I very infrequently "me too", but this is well worth repeating.
-- Michael Turley User:Unfocused
On 10/12/05, Michael Turley michael.turley@gmail.com wrote:
On 10/12/05, Jack Lynch jack.i.lynch@gmail.com wrote:
we should be nicer in general, who cares what postulated disability other editors might have.
I very infrequently "me too", but this is well worth repeating.
The sad thing about this affair is that everybody involved, right down to those instituting blocks "to enforce guidelines", seems to have taken these extreme and sometimes nonsensically harsh measures out of the purest of motives. They clearly felt that it was necessary to protect the wiki from "disruption" by people who produced lots of short stubs, or wrote not very good articles about anal sex in Brazil. There's something almost Milgramesque about the whole affair.
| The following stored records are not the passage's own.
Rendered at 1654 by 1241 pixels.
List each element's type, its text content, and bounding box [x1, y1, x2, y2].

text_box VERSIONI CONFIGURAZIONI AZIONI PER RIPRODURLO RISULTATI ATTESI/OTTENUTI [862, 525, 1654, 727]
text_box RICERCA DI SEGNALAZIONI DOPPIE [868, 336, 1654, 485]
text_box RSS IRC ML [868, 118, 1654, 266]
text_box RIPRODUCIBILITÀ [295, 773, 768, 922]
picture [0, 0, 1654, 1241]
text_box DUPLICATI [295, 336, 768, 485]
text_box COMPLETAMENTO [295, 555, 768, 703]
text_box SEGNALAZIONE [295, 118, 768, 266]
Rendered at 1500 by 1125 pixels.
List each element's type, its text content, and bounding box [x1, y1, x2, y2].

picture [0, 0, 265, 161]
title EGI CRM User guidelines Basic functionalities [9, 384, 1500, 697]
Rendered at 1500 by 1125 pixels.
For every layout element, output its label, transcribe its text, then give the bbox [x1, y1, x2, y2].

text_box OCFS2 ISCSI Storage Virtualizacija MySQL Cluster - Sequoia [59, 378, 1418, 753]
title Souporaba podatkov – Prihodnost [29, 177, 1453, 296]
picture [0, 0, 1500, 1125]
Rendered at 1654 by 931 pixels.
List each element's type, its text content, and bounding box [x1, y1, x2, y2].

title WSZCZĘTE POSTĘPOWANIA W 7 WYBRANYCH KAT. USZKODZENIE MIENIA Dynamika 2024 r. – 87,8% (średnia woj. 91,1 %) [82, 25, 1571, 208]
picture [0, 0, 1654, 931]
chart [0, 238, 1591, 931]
Would they have behaved in such a needlessly brutal manner towards a random weirdly acting stranger in another context?
On 10/12/05, Tony Sidaway f.crdfa@gmail.com wrote:
Would they have behaved in such a needlessly brutal manner towards a random weirdly acting stranger in another context? _______________________________________________
If a random, weirdly acting stranger turned up and started going on about anal sex IRL I would call security. If a random weirdly acting stranger turned up and I was able to asertian they were not a drunk student I would call security.